Stored data entries:
== Segment start ==
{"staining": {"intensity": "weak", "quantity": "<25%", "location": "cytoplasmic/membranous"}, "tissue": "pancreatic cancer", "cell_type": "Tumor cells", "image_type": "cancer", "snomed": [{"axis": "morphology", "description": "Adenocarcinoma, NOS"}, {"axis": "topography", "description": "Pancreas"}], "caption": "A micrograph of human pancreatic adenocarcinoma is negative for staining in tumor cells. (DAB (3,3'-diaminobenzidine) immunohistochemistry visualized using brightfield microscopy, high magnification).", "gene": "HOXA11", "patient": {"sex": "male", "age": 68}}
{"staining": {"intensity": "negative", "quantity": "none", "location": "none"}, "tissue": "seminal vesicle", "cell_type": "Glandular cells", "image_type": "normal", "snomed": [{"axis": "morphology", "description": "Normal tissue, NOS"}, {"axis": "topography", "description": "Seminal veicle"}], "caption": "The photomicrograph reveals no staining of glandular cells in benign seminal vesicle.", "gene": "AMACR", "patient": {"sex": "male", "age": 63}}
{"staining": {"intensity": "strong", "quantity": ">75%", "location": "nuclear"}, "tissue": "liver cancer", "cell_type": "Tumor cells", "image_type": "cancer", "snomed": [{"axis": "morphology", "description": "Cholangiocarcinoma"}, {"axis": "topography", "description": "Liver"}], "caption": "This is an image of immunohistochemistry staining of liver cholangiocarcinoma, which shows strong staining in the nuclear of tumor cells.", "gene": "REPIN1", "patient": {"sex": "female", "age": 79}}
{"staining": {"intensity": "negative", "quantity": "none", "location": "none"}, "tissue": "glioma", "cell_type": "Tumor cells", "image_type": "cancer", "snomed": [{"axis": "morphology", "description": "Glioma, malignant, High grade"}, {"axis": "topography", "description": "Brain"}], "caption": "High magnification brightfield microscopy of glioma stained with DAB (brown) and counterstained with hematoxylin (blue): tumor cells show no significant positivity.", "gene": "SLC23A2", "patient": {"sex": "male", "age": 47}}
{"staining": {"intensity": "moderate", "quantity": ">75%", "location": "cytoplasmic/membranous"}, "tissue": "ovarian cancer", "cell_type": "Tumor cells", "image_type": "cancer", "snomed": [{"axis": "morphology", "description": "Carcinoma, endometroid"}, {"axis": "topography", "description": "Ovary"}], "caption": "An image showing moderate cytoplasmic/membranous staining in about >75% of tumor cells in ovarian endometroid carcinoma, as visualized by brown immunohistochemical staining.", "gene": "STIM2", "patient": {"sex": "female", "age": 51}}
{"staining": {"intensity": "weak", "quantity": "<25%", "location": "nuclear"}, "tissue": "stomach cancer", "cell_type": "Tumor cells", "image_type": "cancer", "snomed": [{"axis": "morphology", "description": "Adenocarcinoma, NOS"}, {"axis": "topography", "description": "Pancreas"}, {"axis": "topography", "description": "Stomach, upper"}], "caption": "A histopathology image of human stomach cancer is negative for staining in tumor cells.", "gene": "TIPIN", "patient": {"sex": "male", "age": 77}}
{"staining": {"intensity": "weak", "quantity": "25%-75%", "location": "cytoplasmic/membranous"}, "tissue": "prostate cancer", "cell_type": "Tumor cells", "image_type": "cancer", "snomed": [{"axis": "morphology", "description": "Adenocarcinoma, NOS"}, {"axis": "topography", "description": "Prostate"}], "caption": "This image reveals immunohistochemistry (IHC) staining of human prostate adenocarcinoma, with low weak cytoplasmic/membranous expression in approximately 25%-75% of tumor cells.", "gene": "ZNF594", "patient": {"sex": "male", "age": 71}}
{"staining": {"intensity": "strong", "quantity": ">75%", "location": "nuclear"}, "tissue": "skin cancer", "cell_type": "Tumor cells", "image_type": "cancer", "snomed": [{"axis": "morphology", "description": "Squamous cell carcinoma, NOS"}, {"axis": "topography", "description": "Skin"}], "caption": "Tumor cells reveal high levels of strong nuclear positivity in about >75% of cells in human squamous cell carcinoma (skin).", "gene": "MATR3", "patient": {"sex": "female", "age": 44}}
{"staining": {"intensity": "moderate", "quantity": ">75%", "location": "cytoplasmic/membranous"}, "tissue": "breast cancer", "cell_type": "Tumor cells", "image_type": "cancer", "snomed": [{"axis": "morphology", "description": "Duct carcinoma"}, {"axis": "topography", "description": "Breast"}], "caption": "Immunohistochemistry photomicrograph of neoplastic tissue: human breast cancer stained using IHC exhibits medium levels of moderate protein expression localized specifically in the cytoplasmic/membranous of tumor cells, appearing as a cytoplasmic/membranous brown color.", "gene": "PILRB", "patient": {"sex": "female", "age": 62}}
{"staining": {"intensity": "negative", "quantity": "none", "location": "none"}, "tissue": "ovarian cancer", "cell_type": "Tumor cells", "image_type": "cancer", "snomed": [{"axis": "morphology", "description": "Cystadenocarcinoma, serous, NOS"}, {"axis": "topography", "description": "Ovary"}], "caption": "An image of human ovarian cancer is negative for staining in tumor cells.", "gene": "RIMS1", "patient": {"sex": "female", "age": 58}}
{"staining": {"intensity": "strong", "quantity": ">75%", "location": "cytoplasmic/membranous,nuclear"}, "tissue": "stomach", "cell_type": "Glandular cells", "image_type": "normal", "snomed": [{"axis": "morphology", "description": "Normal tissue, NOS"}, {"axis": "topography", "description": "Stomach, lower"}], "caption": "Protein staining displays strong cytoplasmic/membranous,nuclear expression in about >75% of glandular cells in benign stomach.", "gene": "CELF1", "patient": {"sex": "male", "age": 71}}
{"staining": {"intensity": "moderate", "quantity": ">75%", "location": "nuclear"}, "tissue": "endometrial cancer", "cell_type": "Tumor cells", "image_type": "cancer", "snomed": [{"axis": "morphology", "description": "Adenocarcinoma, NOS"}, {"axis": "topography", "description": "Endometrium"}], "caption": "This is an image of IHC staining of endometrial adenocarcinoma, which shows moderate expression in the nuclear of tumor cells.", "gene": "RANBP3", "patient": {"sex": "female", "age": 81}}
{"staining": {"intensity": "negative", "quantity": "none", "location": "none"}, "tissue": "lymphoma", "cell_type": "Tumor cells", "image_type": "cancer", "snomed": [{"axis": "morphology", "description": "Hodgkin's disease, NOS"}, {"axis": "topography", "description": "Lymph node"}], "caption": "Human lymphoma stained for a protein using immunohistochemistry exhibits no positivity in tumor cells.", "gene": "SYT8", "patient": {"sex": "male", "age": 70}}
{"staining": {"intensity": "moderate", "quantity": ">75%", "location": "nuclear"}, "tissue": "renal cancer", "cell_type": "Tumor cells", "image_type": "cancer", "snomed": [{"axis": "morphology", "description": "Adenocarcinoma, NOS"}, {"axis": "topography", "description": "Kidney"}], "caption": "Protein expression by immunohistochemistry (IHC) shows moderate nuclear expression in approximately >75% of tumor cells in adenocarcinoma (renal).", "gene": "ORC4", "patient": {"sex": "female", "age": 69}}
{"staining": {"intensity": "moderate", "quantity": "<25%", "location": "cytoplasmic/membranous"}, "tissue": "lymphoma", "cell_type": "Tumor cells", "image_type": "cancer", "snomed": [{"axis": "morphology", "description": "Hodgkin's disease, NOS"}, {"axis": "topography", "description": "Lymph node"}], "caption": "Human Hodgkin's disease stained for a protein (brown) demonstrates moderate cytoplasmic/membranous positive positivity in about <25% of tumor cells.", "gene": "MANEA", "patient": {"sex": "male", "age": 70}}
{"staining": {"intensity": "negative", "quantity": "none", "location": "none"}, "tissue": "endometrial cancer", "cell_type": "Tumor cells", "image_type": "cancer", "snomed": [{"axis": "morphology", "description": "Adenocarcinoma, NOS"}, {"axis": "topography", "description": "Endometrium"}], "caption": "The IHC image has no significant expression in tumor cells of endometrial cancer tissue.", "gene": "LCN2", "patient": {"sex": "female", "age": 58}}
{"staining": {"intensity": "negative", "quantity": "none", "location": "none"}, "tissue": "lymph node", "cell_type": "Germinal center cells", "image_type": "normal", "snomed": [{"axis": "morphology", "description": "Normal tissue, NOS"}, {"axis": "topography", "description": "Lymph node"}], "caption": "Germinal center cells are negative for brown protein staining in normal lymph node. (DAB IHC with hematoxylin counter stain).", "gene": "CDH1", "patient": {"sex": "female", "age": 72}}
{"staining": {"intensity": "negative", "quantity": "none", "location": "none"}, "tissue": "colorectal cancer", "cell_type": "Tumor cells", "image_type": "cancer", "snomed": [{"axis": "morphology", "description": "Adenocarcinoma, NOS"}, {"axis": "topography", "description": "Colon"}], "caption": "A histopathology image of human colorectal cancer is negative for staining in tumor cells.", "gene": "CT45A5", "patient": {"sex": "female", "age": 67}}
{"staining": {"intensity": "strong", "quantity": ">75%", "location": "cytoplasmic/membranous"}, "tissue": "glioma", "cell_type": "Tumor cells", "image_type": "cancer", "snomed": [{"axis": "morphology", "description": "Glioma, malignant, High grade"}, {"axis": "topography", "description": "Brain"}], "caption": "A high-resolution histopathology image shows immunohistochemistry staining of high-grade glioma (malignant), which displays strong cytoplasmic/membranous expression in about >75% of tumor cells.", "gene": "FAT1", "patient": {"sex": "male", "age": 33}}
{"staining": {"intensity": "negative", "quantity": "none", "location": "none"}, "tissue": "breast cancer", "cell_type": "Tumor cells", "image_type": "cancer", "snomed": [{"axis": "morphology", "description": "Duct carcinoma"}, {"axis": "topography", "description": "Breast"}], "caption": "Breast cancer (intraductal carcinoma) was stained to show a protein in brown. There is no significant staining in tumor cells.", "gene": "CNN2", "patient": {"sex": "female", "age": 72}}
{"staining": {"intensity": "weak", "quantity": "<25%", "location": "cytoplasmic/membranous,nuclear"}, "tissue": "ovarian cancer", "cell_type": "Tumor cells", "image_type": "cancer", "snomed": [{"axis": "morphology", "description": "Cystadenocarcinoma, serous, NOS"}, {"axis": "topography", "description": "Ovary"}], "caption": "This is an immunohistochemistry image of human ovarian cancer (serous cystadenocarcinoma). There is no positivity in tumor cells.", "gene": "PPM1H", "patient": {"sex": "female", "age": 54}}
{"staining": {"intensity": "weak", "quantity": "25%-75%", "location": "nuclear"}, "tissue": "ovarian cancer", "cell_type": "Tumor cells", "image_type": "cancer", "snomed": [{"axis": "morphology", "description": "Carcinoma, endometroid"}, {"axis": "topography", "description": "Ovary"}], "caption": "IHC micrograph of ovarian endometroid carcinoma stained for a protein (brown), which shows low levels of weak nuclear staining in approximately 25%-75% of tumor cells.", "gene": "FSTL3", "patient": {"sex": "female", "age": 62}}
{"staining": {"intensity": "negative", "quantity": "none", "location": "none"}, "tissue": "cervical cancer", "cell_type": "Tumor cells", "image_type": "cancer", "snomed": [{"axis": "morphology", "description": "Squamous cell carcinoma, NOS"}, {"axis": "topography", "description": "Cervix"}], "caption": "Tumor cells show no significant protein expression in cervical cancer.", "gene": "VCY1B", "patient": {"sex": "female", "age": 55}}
== Segment end ==
WHAT TO PRODUCE: Search the records for the string "Squamous" and, wherever a line contains it, please copy that line.

SOLUTION TO THE PROBLEM:
{"staining": {"intensity": "strong", "quantity": ">75%", "location": "nuclear"}, "tissue": "skin cancer", "cell_type": "Tumor cells", "image_type": "cancer", "snomed": [{"axis": "morphology", "description": "Squamous cell carcinoma, NOS"}, {"axis": "topography", "description": "Skin"}], "caption": "Tumor cells reveal high levels of strong nuclear positivity in about >75% of cells in human squamous cell carcinoma (skin).", "gene": "MATR3", "patient": {"sex": "female", "age": 44}}
{"staining": {"intensity": "negative", "quantity": "none", "location": "none"}, "tissue": "cervical cancer", "cell_type": "Tumor cells", "image_type": "cancer", "snomed": [{"axis": "morphology", "description": "Squamous cell carcinoma, NOS"}, {"axis": "topography", "description": "Cervix"}], "caption": "Tumor cells show no significant protein expression in cervical cancer.", "gene": "VCY1B", "patient": {"sex": "female", "age": 55}}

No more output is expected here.